Yeah, no, that's true. I'll just leave it at that. That's what my lab is humbly trying to do. And we're fortunate enough, for example, the Sanger Institute in the UK, which is probably the leading institute that that has a concerted effort to develop data sets, omics data sets for tumours. Again, it's not the best. It's not perfect. It's limited to immortalised human tumour cell lines, which can, obviously don't all the time, reflect the way it is with primary xenographs and or patient derived samples. Nonetheless, that's what we're doing. So, we've basically integrated in 2000 all of the tumour cell lines. Actually, they're transcriptomic and proteomic data, and we've mapped that into 25 years of curated, eight published ADC structural activity relationships. And it's not that simple, obviously, because proteomics has lots of data gaps, so we had to develop like specific predictive models to predict for all these protein intensities that are missing. But at the end of the day, we have models now that are able to take any ADC construction, and at least give an activity measurement of, will it work or will it not work, based on our cut off, which is not, again, could be good, could not be good, which is a 10 nanomolar IC50 or EC50 cutoff and this, at least, we think, can at least help start to again, as you said, Dr Barnscher, start limiting or narrowing that pool. And I think that could be a big, significant advancement for the for the development phase, early on, at least. So that's stuff that we're doing. I'm sure there's other people doing things like that.

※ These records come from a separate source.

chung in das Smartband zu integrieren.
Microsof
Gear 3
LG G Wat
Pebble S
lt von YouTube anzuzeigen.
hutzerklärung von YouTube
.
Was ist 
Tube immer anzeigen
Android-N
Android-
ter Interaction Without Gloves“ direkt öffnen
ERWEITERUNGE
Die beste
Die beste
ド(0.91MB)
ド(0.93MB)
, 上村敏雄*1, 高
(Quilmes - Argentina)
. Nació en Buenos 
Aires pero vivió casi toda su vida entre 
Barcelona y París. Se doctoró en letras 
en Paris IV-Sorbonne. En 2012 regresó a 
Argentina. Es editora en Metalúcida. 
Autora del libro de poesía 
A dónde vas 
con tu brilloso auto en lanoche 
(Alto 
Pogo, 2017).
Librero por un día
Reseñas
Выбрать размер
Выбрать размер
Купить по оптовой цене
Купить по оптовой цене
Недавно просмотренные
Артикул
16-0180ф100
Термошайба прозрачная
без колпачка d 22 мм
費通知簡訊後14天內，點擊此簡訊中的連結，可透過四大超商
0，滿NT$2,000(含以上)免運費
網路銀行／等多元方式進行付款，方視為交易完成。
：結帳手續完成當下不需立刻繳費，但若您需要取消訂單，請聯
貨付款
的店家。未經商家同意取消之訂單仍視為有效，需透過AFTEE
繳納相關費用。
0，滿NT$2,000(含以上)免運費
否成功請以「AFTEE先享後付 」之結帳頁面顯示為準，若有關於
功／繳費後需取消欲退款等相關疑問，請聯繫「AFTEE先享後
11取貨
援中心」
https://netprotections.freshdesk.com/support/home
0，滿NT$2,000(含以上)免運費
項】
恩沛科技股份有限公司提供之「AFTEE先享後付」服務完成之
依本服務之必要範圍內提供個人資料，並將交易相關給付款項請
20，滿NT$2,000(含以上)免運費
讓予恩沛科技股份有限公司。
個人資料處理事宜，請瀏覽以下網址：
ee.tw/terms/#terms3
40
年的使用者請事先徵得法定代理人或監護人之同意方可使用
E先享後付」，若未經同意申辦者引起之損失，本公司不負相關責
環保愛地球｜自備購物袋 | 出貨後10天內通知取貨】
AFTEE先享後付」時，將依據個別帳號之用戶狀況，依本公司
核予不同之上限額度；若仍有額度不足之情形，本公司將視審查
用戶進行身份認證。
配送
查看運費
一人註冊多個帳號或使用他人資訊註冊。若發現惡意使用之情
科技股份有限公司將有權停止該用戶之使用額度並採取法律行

I think we've reached our time limit. I would like to thank you from the bottom of my heart, really, it was an exciting experience. I hope to at least stay in touch with all of you in the future. And I don't know what else is left to say here.
I just wanted to thank you all for your comments and very, very insightful discussion. I feel like we could continue for a long time more discussing these things, but we will just wrap it up there. So, thank you once again, and of course, thank you to our audience for joining. We hope this session has provided valuable perspectives and has brought new ideas for your own work. Thank you very much.